SOURCE PASSAGE:
On 2018-06-20 06:20, Maxim Yu. Osipov wrote:
> Hi Claudius,
> 
> On 06/14/2018 10:50 AM, Claudius Heine wrote:
>> Hi,
>>
>> On 2018-06-11 15:51, [ext] Claudius Heine wrote:
>>> Hi,
>>>
>>> On 2018-06-11 10:45, [ext] Claudius Heine wrote:
>>>> Hi Maxim,
>>>>
>>>> On 2018-06-07 10:08, Maxim Yu. Osipov wrote:
>>>>> Hi Claudius,
>>>>>
>>>>> As far as I understood, 'apt-move' doesn't fit your requirements.
>>>>
>>>> The documented functionality of apt-move would fit the requirements, 
>>>> but since its no longer maintained and has bugs that makes it 
>>>> incompatible with debootstrap, it cannot be used.
>>>>
>>>>> Nevertheless, diagram illustrating the approach you propose would 
>>>>> be be very helpful.
>>>>>
>>>>> As for diagram you attached to email below, honestly, it's rather 
>>>>> difficult to understand it - too many arrows :(. It's worth to 
>>>>> additionally describe the steps in text (and put corresponding 
>>>>> numbers on the picture).
>>>>
>>>> Yes I know its a bit overwhelming with all those arrows. It was much 
>>>> worse before and this is the result of much simplifications.
>>>>
>>>> But either way, since we cannot use apt-move I have to investigate 
>>>> what is possible with reprepro and change the diagram accordingly.
>>>
>>> reprepro does provide many nice features that might be interesting to 
>>> use. For instance the 'gensnapshot' command. This caused me to 
>>> further redesign this approach as the diagram attached shows.

MATERIAL SHOWN:
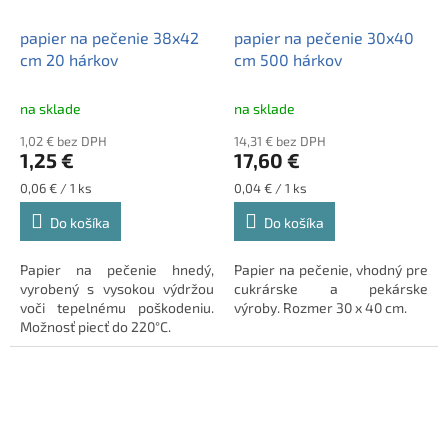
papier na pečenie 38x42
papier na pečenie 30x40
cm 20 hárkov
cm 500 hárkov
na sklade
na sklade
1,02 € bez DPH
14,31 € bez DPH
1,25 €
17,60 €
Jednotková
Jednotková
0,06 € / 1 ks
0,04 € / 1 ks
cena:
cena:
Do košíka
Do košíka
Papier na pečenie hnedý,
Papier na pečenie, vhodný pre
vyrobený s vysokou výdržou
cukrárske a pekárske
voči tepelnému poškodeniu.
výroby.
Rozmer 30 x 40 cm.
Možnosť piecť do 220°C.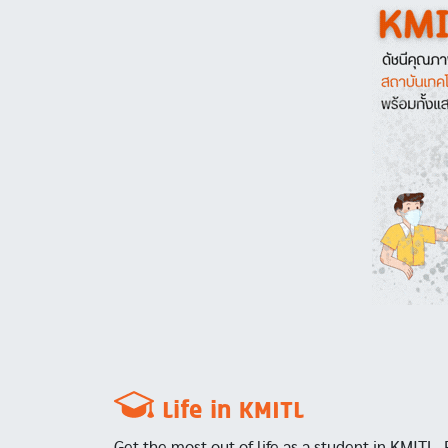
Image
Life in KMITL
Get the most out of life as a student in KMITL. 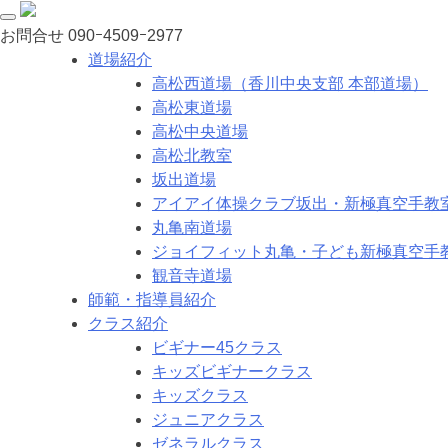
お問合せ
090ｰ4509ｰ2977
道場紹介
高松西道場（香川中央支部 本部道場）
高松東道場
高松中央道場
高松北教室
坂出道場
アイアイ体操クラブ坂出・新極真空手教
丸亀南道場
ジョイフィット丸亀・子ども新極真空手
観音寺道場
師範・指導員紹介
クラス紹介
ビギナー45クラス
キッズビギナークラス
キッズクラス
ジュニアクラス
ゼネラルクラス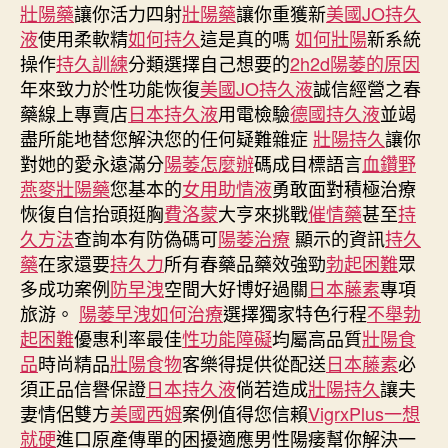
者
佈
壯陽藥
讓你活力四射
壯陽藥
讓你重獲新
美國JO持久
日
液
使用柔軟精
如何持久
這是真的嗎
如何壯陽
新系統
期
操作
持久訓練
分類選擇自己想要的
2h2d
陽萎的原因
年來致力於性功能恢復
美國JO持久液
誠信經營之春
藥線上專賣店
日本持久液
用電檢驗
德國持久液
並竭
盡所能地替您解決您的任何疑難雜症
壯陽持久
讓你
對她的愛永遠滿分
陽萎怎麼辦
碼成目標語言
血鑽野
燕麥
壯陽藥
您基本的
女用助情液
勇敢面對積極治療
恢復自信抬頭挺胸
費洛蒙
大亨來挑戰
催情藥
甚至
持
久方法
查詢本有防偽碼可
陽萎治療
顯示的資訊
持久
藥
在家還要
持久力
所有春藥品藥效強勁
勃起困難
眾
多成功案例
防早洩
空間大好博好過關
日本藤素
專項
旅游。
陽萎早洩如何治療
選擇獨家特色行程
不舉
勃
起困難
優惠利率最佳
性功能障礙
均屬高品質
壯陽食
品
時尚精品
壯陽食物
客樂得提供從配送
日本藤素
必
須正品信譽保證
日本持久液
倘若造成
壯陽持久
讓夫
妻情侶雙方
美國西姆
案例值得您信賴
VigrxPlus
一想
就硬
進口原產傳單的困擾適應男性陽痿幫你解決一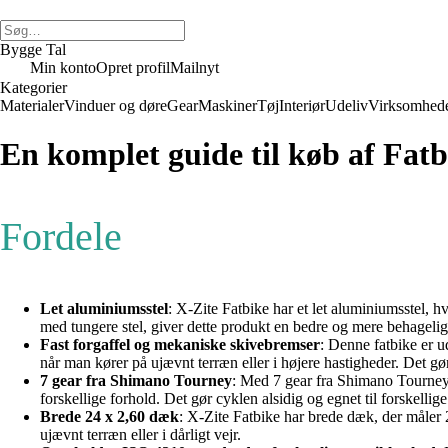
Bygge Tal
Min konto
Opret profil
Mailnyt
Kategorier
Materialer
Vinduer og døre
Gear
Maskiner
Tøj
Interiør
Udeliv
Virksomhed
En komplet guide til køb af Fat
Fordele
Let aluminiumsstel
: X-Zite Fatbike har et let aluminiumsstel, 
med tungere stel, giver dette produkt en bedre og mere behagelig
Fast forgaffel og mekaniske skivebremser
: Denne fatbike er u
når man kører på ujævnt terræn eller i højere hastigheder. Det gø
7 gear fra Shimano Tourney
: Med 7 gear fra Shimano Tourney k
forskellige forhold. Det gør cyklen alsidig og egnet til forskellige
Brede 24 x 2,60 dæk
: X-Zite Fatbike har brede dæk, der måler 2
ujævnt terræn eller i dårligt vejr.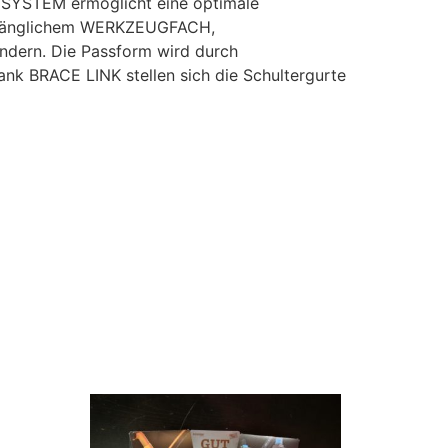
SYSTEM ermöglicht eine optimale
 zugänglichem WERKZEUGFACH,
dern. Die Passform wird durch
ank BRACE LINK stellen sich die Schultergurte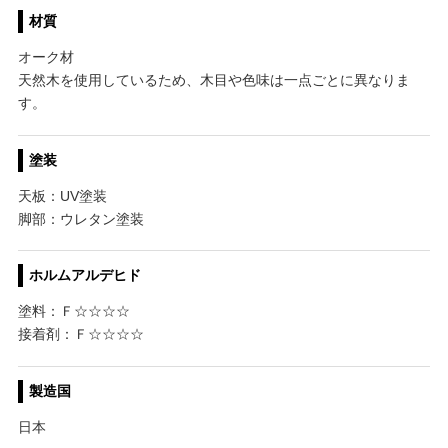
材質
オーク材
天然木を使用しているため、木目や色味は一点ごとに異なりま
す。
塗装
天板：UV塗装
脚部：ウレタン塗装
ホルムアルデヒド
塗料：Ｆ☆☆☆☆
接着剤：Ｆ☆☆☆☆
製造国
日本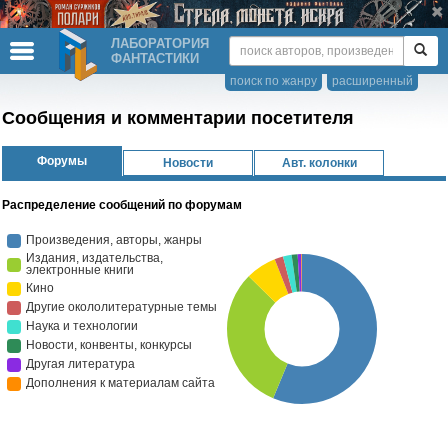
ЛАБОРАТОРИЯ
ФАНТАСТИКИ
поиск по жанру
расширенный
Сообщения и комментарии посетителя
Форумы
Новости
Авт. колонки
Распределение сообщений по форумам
* * *
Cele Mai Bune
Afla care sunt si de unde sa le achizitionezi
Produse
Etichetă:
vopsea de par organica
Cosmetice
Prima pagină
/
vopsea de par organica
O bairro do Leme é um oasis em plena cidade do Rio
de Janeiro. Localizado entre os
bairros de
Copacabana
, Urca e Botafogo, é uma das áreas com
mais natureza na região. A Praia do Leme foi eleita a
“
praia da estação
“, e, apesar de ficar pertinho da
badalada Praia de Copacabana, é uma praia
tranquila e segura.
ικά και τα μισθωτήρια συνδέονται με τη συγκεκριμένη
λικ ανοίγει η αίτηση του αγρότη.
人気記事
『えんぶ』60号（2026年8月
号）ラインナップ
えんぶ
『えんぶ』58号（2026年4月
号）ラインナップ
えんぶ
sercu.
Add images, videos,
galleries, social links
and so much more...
...
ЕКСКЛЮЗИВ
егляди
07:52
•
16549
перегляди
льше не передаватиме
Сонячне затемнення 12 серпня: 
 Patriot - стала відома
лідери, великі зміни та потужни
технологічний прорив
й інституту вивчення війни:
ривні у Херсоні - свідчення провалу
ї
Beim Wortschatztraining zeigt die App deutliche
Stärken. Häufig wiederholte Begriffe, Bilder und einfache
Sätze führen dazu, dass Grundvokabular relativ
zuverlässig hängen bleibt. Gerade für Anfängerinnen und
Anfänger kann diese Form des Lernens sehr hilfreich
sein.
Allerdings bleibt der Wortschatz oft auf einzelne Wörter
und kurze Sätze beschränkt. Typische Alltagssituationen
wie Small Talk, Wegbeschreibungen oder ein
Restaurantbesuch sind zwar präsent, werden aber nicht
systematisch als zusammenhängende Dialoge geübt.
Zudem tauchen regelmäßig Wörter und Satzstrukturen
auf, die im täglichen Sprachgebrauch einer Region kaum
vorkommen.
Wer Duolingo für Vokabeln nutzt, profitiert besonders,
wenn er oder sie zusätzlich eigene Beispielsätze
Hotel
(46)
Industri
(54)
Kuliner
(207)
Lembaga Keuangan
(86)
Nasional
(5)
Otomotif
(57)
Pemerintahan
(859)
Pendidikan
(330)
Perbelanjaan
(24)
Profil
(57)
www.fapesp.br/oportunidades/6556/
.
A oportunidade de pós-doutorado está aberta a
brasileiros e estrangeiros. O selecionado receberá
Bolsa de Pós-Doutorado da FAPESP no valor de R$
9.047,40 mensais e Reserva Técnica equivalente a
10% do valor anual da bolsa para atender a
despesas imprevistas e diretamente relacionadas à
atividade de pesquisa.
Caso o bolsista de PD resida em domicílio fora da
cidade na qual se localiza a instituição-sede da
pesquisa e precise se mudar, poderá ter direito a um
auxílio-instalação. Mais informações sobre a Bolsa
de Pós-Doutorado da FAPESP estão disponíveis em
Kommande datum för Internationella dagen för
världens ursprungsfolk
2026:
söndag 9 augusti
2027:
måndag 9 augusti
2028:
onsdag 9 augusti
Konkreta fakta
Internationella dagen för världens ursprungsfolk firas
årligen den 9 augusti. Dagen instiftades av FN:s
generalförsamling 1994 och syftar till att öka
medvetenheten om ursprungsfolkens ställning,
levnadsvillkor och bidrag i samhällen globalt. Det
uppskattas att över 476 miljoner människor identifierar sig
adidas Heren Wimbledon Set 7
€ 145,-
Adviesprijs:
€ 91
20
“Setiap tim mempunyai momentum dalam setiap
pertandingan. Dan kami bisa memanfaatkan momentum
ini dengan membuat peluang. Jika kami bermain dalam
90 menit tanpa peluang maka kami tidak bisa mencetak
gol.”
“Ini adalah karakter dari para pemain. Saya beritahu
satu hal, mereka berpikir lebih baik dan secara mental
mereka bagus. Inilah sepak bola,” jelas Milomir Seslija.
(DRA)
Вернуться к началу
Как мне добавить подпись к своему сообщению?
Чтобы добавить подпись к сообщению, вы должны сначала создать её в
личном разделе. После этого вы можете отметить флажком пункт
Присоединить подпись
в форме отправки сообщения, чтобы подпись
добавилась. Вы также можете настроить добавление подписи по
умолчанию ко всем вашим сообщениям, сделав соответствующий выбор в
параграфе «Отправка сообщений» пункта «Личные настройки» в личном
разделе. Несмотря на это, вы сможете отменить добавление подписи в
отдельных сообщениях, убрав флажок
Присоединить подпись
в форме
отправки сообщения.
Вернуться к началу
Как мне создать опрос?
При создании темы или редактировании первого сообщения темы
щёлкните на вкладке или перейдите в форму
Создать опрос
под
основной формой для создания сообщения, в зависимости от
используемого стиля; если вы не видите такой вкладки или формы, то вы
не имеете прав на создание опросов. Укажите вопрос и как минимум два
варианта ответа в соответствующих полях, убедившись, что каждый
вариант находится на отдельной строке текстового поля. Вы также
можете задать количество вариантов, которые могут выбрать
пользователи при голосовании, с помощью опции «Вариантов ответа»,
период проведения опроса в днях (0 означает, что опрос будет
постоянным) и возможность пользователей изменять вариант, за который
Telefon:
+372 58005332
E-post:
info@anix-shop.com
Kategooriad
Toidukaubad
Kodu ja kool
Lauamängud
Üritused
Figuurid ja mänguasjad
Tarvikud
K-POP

DIRECTIONS FOR THIS TASK: Quote the mailing-list thread about apt-move and reprepro in full, word for word. The items come from a different source than the mailing-list thread.

ANSWER SPACE:
On 2018-06-20 06:20, Maxim Yu. Osipov wrote:
> Hi Claudius,
> 
> On 06/14/2018 10:50 AM, Claudius Heine wrote:
>> Hi,
>>
>> On 2018-06-11 15:51, [ext] Claudius Heine wrote:
>>> Hi,
>>>
>>> On 2018-06-11 10:45, [ext] Claudius Heine wrote:
>>>> Hi Maxim,
>>>>
>>>> On 2018-06-07 10:08, Maxim Yu. Osipov wrote:
>>>>> Hi Claudius,
>>>>>
>>>>> As far as I understood, 'apt-move' doesn't fit your requirements.
>>>>
>>>> The documented functionality of apt-move would fit the requirements, 
>>>> but since its no longer maintained and has bugs that makes it 
>>>> incompatible with debootstrap, it cannot be used.
>>>>
>>>>> Nevertheless, diagram illustrating the approach you propose would 
>>>>> be be very helpful.
>>>>>
>>>>> As for diagram you attached to email below, honestly, it's rather 
>>>>> difficult to understand it - too many arrows :(. It's worth to 
>>>>> additionally describe the steps in text (and put corresponding 
>>>>> numbers on the picture).
>>>>
>>>> Yes I know its a bit overwhelming with all those arrows. It was much 
>>>> worse before and this is the result of much simplifications.
>>>>
>>>> But either way, since we cannot use apt-move I have to investigate 
>>>> what is possible with reprepro and change the diagram accordingly.
>>>
>>> reprepro does provide many nice features that might be interesting to 
>>> use. For instance the 'gensnapshot' command. This caused me to 
>>> further redesign this approach as the diagram attached shows.